My Girl the Month of May, Dion’s hymn to her, may have been the flipside of a flop but it inspired two distinctive covers by artists who operated in very different musical milieux yet later become label-mates.
The first cover, hard on Dion’s heels in 1968, was by The Alan Bown, a British soul band fronted by the outstanding Jess Roden. They had just dropped ‘Set’ as the final part of their name and were venturing into a more expansive form of music incorporating elements of psychedelia.
The second arrived in 1972 when Fairport Convention and friends, convening as The Bunch, released an album of rock ’n’ roll classics, with Richard Thompson taking lead vocal on the beauty from the Bronx. The song, with a title which resembles a traditional English folk song, suits The Bunch's treatment well enough, with Sandy Denny and Linda Thompson providing angelic harmonies behind Richard.
However, Roden's rendition is altogether more vibrant and convincing, his almost Middle Eastern scatting at the start telling us that we are listening to an interpretation rather than a copy or a homage.
Here Comes the Song asked the singer – who was to follow Thompson and Denny to Island Records as part of Bronco, The Rivits and as a solo act – for his memories of the song. How did the seven-piece band, a staple of the British soul scene before changing direction, come to make a former American heart-throb’s serenade to his muse a stand-out on their album Outward Bown?
'When I joined what was then The Alan Bown Set in early 1966 and moved from Kidderminster to London, Bob Pridden was the group’s road manager and his mother took me in as a lodger at their house in West London,’ recalled Roden, now a sprightly 71.
‘Soon afterwards, Bob left to manage the road for The Who and on his early tours of America with them, he would return home with suitcases full of records. Given the life-changing selections of the music he proffered, I’m sure that’s how I got to hear My Girl The Month Of May. It was a B-side as I recall and I instantly loved it – the scatting vocal parts seemed to me a new advance on the previous Belmonts' more traditional doo-wop.'
Roden suggested to the band that it would be a good song for them to perform. ‘We learned it and played it at some of our live shows.

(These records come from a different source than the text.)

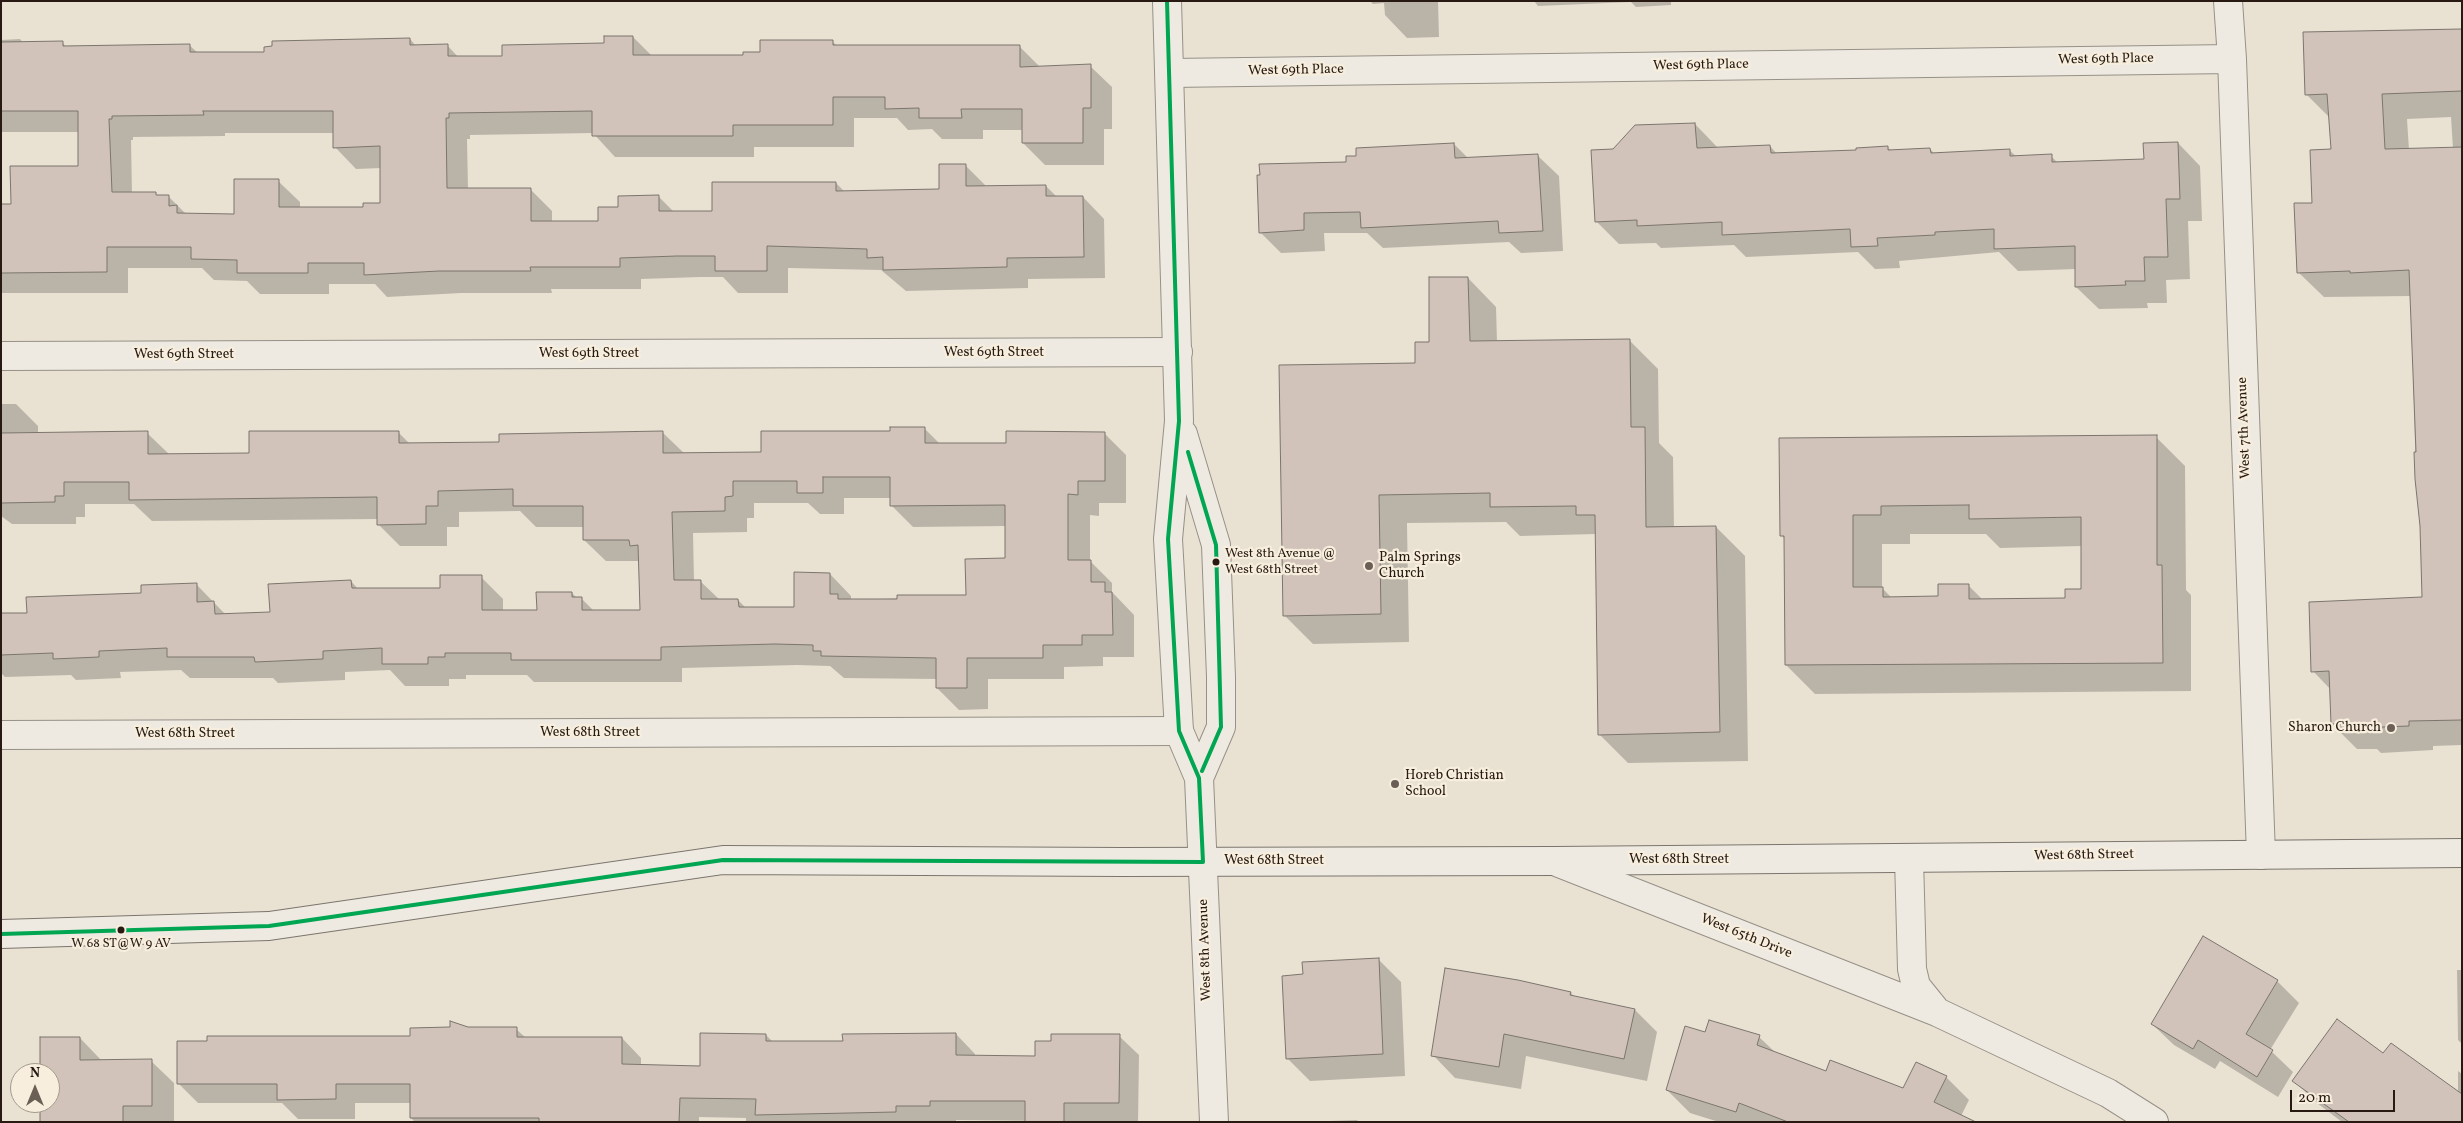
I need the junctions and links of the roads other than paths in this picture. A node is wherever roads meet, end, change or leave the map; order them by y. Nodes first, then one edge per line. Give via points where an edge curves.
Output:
1 (1167, 1) edge
2 (2228, 1) edge
3 (2232, 58) junction
4 (1170, 73) junction
5 (1178, 352) junction
6 (1, 356) edge
7 (1179, 421) junction
8 (1179, 731) junction
9 (1, 735) edge
10 (1199, 778) junction
11 (2462, 854) edge
12 (2261, 855) junction
13 (1909, 858) junction
14 (1554, 861) junction
15 (1203, 862) junction
16 (1, 934) edge
17 (1937, 1012) junction
18 (1214, 1122) edge
19 (2154, 1122) edge

1 - 4 street, West 8th Avenue
2 - 3 street, West 7th Avenue
3 - 4 street, West 69th Place
3 - 12 street, West 7th Avenue
4 - 5 street, West 8th Avenue
5 - 6 street, West 69th Street
5 - 7 street, West 8th Avenue
7 - 8 street, West 8th Avenue via 1168,539
7 - 10 street, West 8th Avenue via 1216,545 1221,727
8 - 9 street, West 68th Street
8 - 10 street, West 8th Avenue
10 - 15 street, West 8th Avenue
11 - 12 street, West 68th Street
12 - 13 street, West 68th Street
13 - 14 street, West 68th Street
13 - 17 street, West 65th Drive via 1912,969 1916,986
14 - 15 street, West 68th Street
14 - 17 street, West 65th Drive
15 - 16 street, West 68th Street via 723,860 269,926
15 - 18 street, West 8th Avenue
17 - 19 street, West 65th Drive via 2108,1093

It was a bit different to a lot of the stuff we were doing at the time but seemed to go down well with our followers. So it was agreed that we should record it. I think our version is very good but I still think the original is the best.

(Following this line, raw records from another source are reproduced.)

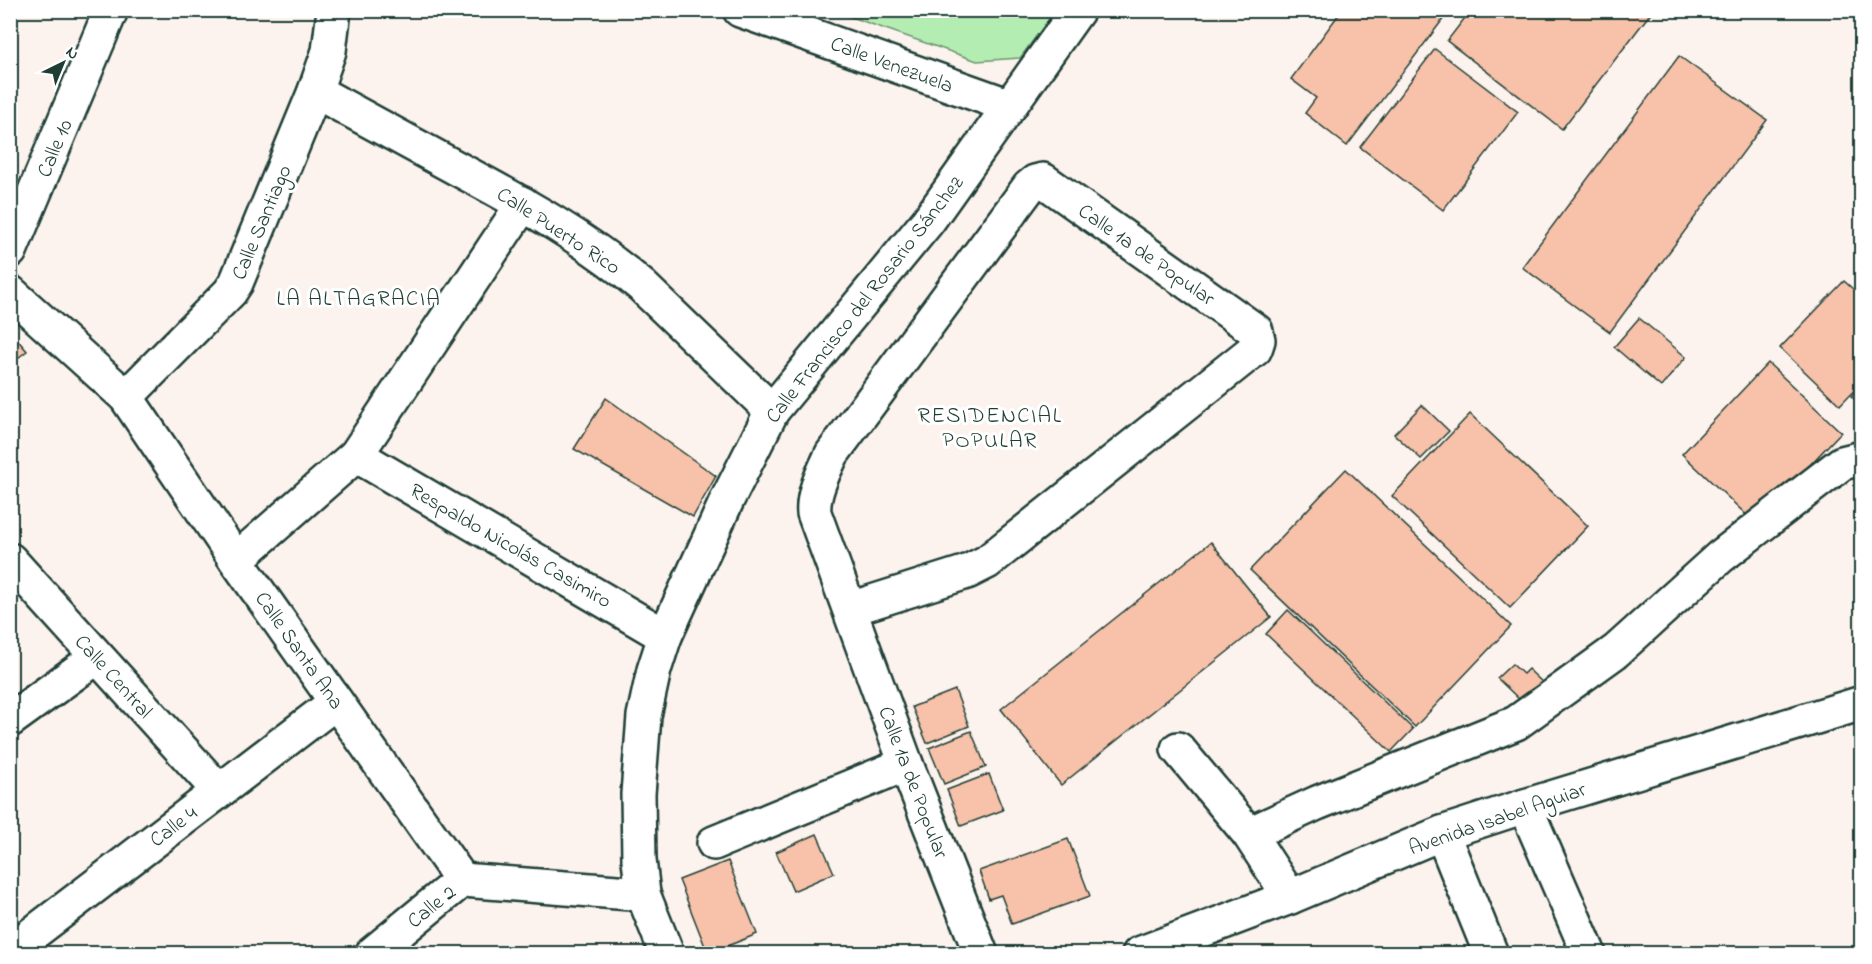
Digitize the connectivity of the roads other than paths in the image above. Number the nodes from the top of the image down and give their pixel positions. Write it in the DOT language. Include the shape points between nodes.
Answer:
graph roads {
  1 [pos="111,10"];
  2 [pos="333,10"];
  3 [pos="1078,10"];
  4 [pos="747,12"];
  5 [pos="315,91"];
  6 [pos="1010,106"];
  7 [pos="523,204"];
  8 [pos="10,251"];
  9 [pos="10,292"];
  10 [pos="126,397"];
  11 [pos="772,411"];
  12 [pos="356,454"];
  13 [pos="1862,458"];
  14 [pos="10,560"];
  15 [pos="236,560"];
  16 [pos="850,609"];
  17 [pos="665,636"];
  18 [pos="97,657"];
  19 [pos="336,702"];
  20 [pos="1862,703"];
  21 [pos="10,720"];
  22 [pos="1178,749"];
  23 [pos="906,764"];
  24 [pos="219,792"];
  25 [pos="1525,806"];
  26 [pos="1442,833"];
  27 [pos="1249,834"];
  28 [pos="714,843"];
  29 [pos="462,880"];
  30 [pos="643,894"];
  31 [pos="1290,897"];
  32 [pos="10,951"];
  33 [pos="372,954"];
  34 [pos="667,954"];
  35 [pos="981,954"];
  36 [pos="1139,954"];
  37 [pos="1491,954"];
  38 [pos="1589,954"];
  1 -- 8 [label="street, Calle 10"];
  2 -- 5 [label="street, Calle Santiago" via="328,51"];
  3 -- 6 [label="street, Calle Francisco del Rosario Sánchez"];
  4 -- 6 [label="street, Calle Venezuela"];
  5 -- 7 [label="street, Calle Puerto Rico"];
  5 -- 10 [label="street, Calle Santiago" via="234,288"];
  6 -- 11 [label="street, Calle Francisco del Rosario Sánchez" via="928,221"];
  7 -- 11 [label="street, Calle Puerto Rico" via="621,268"];
  7 -- 12 [label="street"];
  9 -- 10 [label="street, Calle Santa Ana"];
  10 -- 15 [label="street, Calle Santa Ana"];
  11 -- 17 [label="street, Calle Francisco del Rosario Sánchez"];
  12 -- 15 [label="street"];
  12 -- 17 [label="street, Respaldo Nicolás Casimiro"];
  13 -- 27 [label="street" via="1842,463 1720,557 1616,651 1516,723"];
  14 -- 18 [label="street, Calle Central"];
  15 -- 19 [label="street, Calle Santa Ana"];
  16 -- 16 [label="street, Calle 1a de Popular" via="814,513 814,499 828,461 1035,182 1043,180 1256,331 1255,349 987,562"];
  16 -- 23 [label="street, Calle 1a de Popular"];
  17 -- 30 [label="street, Calle Francisco del Rosario Sánchez" via="644,716 638,794"];
  18 -- 21 [label="street"];
  18 -- 24 [label="street, Calle Central"];
  19 -- 24 [label="street, Calle 4"];
  19 -- 29 [label="street, Calle Santa Ana"];
  20 -- 25 [label="street, Avenida Isabel Aguiar"];
  22 -- 27 [label="street"];
  23 -- 28 [label="street"];
  23 -- 35 [label="street, Calle 1a de Popular"];
  24 -- 32 [label="street, Calle 4"];
  25 -- 26 [label="street, Avenida Isabel Aguiar"];
  25 -- 38 [label="street"];
  26 -- 31 [label="street, Avenida Isabel Aguiar"];
  26 -- 37 [label="street"];
  27 -- 31 [label="street"];
  29 -- 30 [label="street"];
  29 -- 33 [label="street, Calle 2"];
  30 -- 34 [label="street, Calle Francisco del Rosario Sánchez"];
  31 -- 36 [label="street, Avenida Isabel Aguiar"];
}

'I was a fan of Dion's vocal stylings and in the early Seventies I discovered an album by him called Sit Down Old Friend. It was quite a departure, strikingly different to anything of his that I'd heard previously. I absolutely loved it and still do. He’d returned as a fine singer, songwriter, musician. Surprisingly, for a fan, I’ve not read a great deal of his history but I believe he had some ‘wilderness years’ prior to his re-emerging with that fine album.'
Around the time The Alan Bown recorded My Girl The Month Of May, Roden was listening to a lot of the records that Bob Pridden had brought back from America. Among them were The Young Rascals, The Association, Paul Revere & The Raiders and ‘loads of others... very diverse’. He added: ‘I managed to persuade the band to do The Rascals’ You Better Run and a few other songs that weren’t straight out of the soul/Tamla genre we were doing in our live show.’
Outward Bown also included an extraordinarily powerful, horn-driven version of All Along The Watchtower, one of the earliest and best covers of the Dylan song. But their take on Dion’s overlooked pearl stands as its equal and the connection that brought Jess Roden and the band to it continues to this day. ‘Bob and me are still best pals,’ he said.